* [Problem to solve]
Could you tally the lines of the entries that carry the string "begin"? Reply with the number and nothing more.

* [Hardware design source files]
====

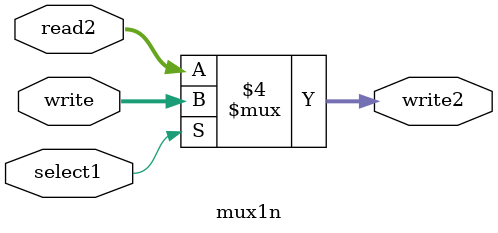
<source format=v>
module mux1n(read2, write, select1, write2);

input [4:0] read2, write;
input select1;
output reg [4:0] write2;

always @(*)
begin 
	if ( select1 == 1 ) begin
		write2 = write;
	end else begin
		write2 = read2;
	end
end
endmodule

</source>
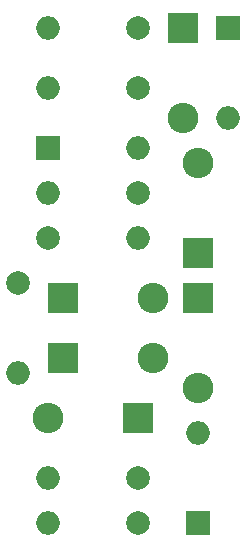
<source format=gts>
G04 #@! TF.GenerationSoftware,KiCad,Pcbnew,(2017-12-21 revision 23d71cfa9)-makepkg*
G04 #@! TF.CreationDate,2018-06-03T17:48:38-04:00*
G04 #@! TF.ProjectId,OdysseyDaughterCardGateMatrix,4F647973736579446175676874657243,0.1*
G04 #@! TF.SameCoordinates,Original*
G04 #@! TF.FileFunction,Soldermask,Top*
G04 #@! TF.FilePolarity,Negative*
%FSLAX46Y46*%
G04 Gerber Fmt 4.6, Leading zero omitted, Abs format (unit mm)*
G04 Created by KiCad (PCBNEW (2017-12-21 revision 23d71cfa9)-makepkg) date 06/03/18 17:48:38*
%MOMM*%
%LPD*%
G01*
G04 APERTURE LIST*
%ADD10R,2.600000X2.600000*%
%ADD11O,2.600000X2.600000*%
%ADD12R,2.000000X2.000000*%
%ADD13O,2.000000X2.000000*%
%ADD14C,2.000000*%
G04 APERTURE END LIST*
D10*
X147320000Y-113030000D03*
D11*
X139700000Y-113030000D03*
X151130000Y-87630000D03*
D10*
X151130000Y-80010000D03*
D12*
X152400000Y-121920000D03*
D13*
X152400000Y-114300000D03*
X154940000Y-87630000D03*
D12*
X154940000Y-80010000D03*
D10*
X140970000Y-107950000D03*
D11*
X148590000Y-107950000D03*
D10*
X152400000Y-99060000D03*
D11*
X152400000Y-91440000D03*
X152400000Y-110490000D03*
D10*
X152400000Y-102870000D03*
D12*
X139700000Y-90170000D03*
D13*
X147320000Y-90170000D03*
D11*
X148590000Y-102870000D03*
D10*
X140970000Y-102870000D03*
D13*
X139700000Y-121920000D03*
D14*
X147320000Y-121920000D03*
X147320000Y-85090000D03*
D13*
X139700000Y-85090000D03*
X139700000Y-118110000D03*
D14*
X147320000Y-118110000D03*
D13*
X139700000Y-80010000D03*
D14*
X147320000Y-80010000D03*
X139700000Y-97790000D03*
D13*
X147320000Y-97790000D03*
D14*
X147320000Y-93980000D03*
D13*
X139700000Y-93980000D03*
X137160000Y-109220000D03*
D14*
X137160000Y-101600000D03*
M02*

</source>
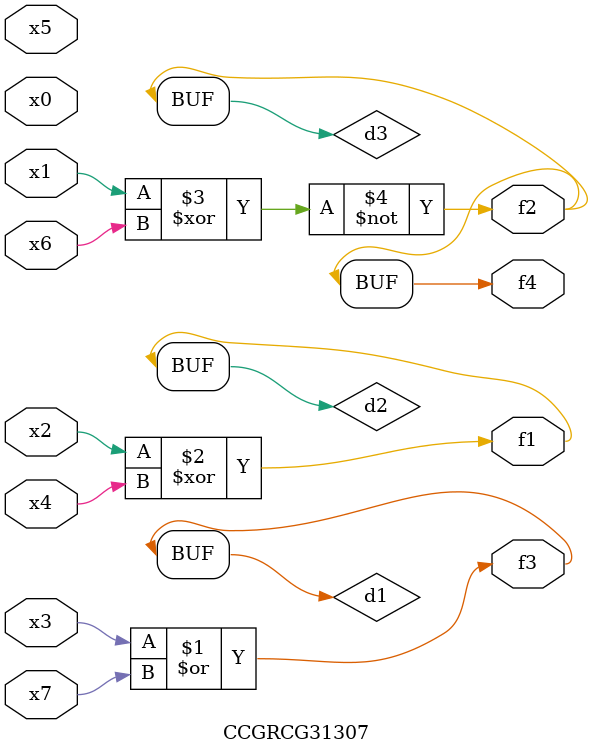
<source format=v>
module CCGRCG31307(
	input x0, x1, x2, x3, x4, x5, x6, x7,
	output f1, f2, f3, f4
);

	wire d1, d2, d3;

	or (d1, x3, x7);
	xor (d2, x2, x4);
	xnor (d3, x1, x6);
	assign f1 = d2;
	assign f2 = d3;
	assign f3 = d1;
	assign f4 = d3;
endmodule

</source>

====

* [Response to this task]
3